REQUIRED ACTION 1
In the passage on the first Americans arriving in Europe, who commanded the first United States Medical Unit that reached London?
REQUIRED ACTION 2
Continue the passage on the first Americans arriving in Europe, picking up after its final sentence.

There were, during the short period of entertainment, several incidents which will long be noted in history, as when General Pershing visited the Tomb of Napoleon and when he took from its case the sword of the world conqueror and kissed it, and again when he placed a wreath on the grave of Lafayette.
Within a few days General Pershing had established the army headquarters in the Rue De Constantine and began the work preliminary to the campaign on the firing line.
Second only to the enthusiastic reception tendered General Pershing and his staff was that accorded the first United States Medical Unit, which reached London in June. The vanguard of the American army, composed of 26 surgeons and 60 nurses, in command of Major Harry L. Gilchrist, was received by King George and Queen Mary, the Prince of Wales and Princess Mary, at Buckingham Palace.
The reception to General Pershing and the Medical branch was, however, nothing as compared to the popular demonstration which marked the arrival of the first of the American armed forces on European shores to participate in war. The vanguard of the army reached France on June 27. No official announcement was ever made of the number of men in the first expeditionary force, but it is an incident of modern history that the United States made a record for the transportation of troops across the seas scarcely equalled by that of any other country.
ABSOLUTE SECRECY OBSERVED.
All America knew that troops were being sent to France, but no information had been given as to the time of departure or as to their destination. The world was, therefore, fairly electrified when the announcement was made that in defiance of the German submarines, thousands of seasoned regulars and marines, trained fighting men, with the tan of long service on the Mexican border, in Haiti, or Santo Domingo still on their faces, had arrived in France to fight beside the French, the British, the Belgians, the Russians, the Portuguese and the Italian troops on the Western front.

ENTRIES PROVIDED
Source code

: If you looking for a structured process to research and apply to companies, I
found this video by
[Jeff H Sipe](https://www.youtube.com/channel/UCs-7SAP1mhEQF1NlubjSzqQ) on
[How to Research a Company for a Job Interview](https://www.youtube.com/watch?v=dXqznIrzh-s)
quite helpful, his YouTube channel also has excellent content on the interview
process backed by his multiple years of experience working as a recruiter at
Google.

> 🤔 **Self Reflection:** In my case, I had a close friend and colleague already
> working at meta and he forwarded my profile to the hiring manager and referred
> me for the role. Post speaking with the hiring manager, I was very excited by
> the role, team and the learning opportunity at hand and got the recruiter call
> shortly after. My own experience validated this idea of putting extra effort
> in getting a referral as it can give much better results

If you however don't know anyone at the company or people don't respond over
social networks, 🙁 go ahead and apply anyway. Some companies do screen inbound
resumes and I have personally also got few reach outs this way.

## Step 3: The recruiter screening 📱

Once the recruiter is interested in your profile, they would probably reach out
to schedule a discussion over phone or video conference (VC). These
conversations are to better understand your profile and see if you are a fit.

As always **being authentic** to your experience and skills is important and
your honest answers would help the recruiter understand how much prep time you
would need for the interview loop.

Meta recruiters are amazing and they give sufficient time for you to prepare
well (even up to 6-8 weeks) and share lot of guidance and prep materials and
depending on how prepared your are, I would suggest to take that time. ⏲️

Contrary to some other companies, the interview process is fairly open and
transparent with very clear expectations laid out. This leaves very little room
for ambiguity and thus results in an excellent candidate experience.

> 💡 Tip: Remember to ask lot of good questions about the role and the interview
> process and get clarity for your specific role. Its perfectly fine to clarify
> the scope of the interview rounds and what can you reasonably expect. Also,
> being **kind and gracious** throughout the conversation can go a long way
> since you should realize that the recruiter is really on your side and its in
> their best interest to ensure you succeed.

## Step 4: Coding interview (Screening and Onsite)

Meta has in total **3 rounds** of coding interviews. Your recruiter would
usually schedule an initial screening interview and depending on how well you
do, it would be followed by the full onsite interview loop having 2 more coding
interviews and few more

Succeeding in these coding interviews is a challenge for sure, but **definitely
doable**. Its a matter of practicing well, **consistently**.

ANSWER SPACE 1
Major Harry L. Gilchrist

ANSWER SPACE 2
Despite the enormous difficulties of unpreparedness and the submarine dangers that faced them, the plans of the army and navy were carried through with clock-like precision.
When the order came to prepare immediately an expeditionary force to go to France, virtually all of the men who first crossed the seas were on the Mexican border. General Pershing himself was at his headquarters in San Antonio. There were no army transports available in the Atlantic. The vessels that carried the troops were scattered on their usual routes. Army reserve stores were still depleted from the border mobilization. Regiments were below war strength. That was the condition when President Wilson decided that the plea of the French high commission should be answered and a force of regulars sent at once to France.
At his word the War Department began to move. General Pershing was summoned quietly to Washington. His arrival created some speculation in the press, but at the request of Secretary Baker the newspapers generally refrained from discussion of this point.
There were a thousand other activities afoot in the department at the time. All the business of preparing for the military registration of 10,000,000 men, of providing quarters and instructors for nearly 50,000 prospective officers, for finding arms and equipment for millions of troops yet to be organized, of expanding the regular army to full war strength, of preparing and recruiting the National Guard for war was at hand.